Sure. I will have to read more about that :) I later realized Hba1c of 6% equals close to 7.8 mmol/L in that scale which is quite high as a normal BG level.
According to the DCUK site calculator and the conversion table in the link, 6% equates to 7.0 mmol. So it's up to date.
 
and just to throw a spanner in the works...............one person could run a HbA1c of 7.5% and have no complications, and another 6.5% but with complications...;)......

keep fighting the daily fight folks.....


I remember @phoenix posting an article some time ago on the Joslin 50 Medallists, after 50 years of living with type 1 diabetes most of them had suffered no complications or had only minor ones, what was surprising is that the average HbA1c for this group was 7.1 which came as quite a shock.

Here a little info about the Joslin 50:

http://www.joslin.org/medalist/6268.html
 
Noblehead, Jason Fung has a table about the Joslin 50 which I'll try and dig up. He stresses that they seemed to be insulin sensitive (waist smaller than hips, no trunk obesity) and on relatively low insulin doses. And that A1c wasn't the point - their A1c wasn't stellar.
 
Noblehead, Jason Fung has a table about the Joslin 50 which I'll try and dig up. He stresses that they seemed to be insulin sensitive (waist smaller than hips, no trunk obesity) and on relatively low insulin doses. And that A1c wasn't the point - their A1c wasn't stellar.

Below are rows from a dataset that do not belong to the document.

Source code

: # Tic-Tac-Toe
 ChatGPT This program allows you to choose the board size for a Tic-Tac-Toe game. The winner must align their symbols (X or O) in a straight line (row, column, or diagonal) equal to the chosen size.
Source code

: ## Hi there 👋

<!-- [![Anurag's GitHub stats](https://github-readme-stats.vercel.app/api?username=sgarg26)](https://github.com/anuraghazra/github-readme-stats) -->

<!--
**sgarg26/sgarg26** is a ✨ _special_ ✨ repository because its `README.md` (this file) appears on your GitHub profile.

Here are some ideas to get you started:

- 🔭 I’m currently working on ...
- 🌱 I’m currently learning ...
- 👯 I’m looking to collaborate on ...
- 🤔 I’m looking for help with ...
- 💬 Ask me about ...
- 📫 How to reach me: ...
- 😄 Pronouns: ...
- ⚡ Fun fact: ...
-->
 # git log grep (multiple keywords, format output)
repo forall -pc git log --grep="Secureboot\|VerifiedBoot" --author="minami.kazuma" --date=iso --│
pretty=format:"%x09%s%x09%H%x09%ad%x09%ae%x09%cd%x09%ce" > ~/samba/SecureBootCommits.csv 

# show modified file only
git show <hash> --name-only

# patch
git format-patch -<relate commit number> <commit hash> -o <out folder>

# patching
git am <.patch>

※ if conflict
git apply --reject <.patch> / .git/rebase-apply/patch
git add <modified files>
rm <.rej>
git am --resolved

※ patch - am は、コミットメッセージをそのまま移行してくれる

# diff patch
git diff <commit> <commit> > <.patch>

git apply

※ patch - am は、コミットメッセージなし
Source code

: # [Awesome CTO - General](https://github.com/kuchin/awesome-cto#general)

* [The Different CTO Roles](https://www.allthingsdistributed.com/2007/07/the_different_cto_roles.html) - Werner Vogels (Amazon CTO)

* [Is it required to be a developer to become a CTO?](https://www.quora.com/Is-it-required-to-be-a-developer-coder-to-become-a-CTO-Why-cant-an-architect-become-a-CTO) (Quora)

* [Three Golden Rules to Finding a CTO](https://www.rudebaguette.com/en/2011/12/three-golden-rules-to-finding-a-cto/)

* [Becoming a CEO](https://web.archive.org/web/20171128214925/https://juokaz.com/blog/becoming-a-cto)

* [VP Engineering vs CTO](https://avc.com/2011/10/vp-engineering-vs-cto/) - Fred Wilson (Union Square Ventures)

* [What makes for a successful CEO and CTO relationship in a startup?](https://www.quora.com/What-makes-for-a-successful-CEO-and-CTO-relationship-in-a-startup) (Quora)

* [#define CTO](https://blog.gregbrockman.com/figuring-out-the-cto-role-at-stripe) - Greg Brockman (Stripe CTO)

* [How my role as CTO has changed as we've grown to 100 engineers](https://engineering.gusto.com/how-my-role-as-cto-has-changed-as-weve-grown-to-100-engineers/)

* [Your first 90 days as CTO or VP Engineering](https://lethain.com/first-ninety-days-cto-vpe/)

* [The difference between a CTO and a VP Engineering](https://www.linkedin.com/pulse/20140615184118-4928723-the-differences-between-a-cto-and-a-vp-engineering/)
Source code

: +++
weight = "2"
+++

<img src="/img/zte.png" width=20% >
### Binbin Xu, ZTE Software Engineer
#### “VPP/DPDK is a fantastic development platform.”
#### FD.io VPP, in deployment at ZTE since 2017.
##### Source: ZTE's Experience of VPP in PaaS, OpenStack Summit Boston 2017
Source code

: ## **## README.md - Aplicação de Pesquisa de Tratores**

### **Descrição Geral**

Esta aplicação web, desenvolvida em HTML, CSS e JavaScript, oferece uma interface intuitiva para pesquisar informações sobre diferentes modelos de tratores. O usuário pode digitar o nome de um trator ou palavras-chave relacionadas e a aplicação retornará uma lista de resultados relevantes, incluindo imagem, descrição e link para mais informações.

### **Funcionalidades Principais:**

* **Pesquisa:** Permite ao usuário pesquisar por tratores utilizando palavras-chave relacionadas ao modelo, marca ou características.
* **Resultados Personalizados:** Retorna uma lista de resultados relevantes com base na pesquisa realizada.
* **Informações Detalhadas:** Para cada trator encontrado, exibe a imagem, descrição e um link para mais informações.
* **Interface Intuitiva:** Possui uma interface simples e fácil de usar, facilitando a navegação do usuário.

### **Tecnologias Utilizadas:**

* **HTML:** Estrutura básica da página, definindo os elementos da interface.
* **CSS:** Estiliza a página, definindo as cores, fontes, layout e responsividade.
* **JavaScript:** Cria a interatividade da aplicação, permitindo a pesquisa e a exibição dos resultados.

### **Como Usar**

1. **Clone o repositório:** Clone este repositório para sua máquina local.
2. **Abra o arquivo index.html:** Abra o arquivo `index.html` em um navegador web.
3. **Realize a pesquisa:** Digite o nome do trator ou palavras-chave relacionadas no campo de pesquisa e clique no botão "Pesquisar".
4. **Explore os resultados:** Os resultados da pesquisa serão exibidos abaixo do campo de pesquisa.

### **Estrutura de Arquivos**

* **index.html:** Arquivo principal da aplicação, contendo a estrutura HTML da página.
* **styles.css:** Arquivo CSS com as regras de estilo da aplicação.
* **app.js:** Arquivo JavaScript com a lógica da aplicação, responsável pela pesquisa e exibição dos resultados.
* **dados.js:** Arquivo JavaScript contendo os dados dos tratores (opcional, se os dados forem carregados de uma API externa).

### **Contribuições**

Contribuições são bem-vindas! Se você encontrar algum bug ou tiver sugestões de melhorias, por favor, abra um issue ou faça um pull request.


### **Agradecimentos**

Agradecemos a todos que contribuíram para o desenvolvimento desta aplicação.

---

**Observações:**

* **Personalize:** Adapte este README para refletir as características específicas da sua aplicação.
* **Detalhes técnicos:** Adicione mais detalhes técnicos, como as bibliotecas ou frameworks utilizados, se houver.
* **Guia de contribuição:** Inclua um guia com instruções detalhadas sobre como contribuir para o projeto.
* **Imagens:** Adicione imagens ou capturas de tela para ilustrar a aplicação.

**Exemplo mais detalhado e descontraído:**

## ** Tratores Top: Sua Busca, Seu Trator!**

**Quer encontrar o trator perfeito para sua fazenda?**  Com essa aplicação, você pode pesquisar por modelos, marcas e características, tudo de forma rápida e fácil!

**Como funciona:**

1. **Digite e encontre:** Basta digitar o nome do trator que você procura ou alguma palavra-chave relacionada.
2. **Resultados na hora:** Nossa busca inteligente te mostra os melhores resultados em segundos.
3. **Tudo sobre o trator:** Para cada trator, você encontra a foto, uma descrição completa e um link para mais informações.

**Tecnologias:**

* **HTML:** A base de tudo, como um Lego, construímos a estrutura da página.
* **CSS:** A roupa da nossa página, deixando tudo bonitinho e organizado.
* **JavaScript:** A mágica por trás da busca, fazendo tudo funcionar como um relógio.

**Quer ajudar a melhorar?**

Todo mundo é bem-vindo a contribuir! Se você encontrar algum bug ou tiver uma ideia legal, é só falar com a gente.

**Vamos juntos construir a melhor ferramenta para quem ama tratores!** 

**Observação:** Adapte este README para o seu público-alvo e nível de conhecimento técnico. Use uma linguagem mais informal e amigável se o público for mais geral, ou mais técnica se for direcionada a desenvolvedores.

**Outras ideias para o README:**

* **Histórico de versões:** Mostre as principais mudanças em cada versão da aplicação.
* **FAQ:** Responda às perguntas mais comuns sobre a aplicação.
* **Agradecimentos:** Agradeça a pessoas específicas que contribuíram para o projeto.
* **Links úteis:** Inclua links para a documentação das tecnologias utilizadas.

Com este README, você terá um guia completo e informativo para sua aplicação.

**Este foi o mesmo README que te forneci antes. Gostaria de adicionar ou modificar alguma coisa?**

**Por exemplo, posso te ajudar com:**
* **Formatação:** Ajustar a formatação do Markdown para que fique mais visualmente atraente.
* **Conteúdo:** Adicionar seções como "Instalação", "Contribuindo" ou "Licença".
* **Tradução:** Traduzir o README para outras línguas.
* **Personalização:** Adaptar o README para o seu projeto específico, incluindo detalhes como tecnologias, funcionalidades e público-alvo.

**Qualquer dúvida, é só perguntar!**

@LucySW, not familiar with Jason Fung but what the Joslin researchers found was after 50 years of type some participants were surprisingly still producing small amounts of their own insulin, which would explain why they would be injecting lower doses of insulin as this Fung guy is alluding to.

Have a look at the following, it explains how they came to this conclusion after blood tests found many of the group exhibit C-peptide molecules:

http://www.joslin.org/news/ultimate...in_50-year_medalists_give_clues_to_cures.html
 
So the question arising would be how we can help, or at least not hinder, our own pancreases from still producing a few b-cells.

As I said, what Fung drew from those Joslin studies was relatively high insulin sensitivity as shown by low insulin doses. Could that be related to still having some b-cell function.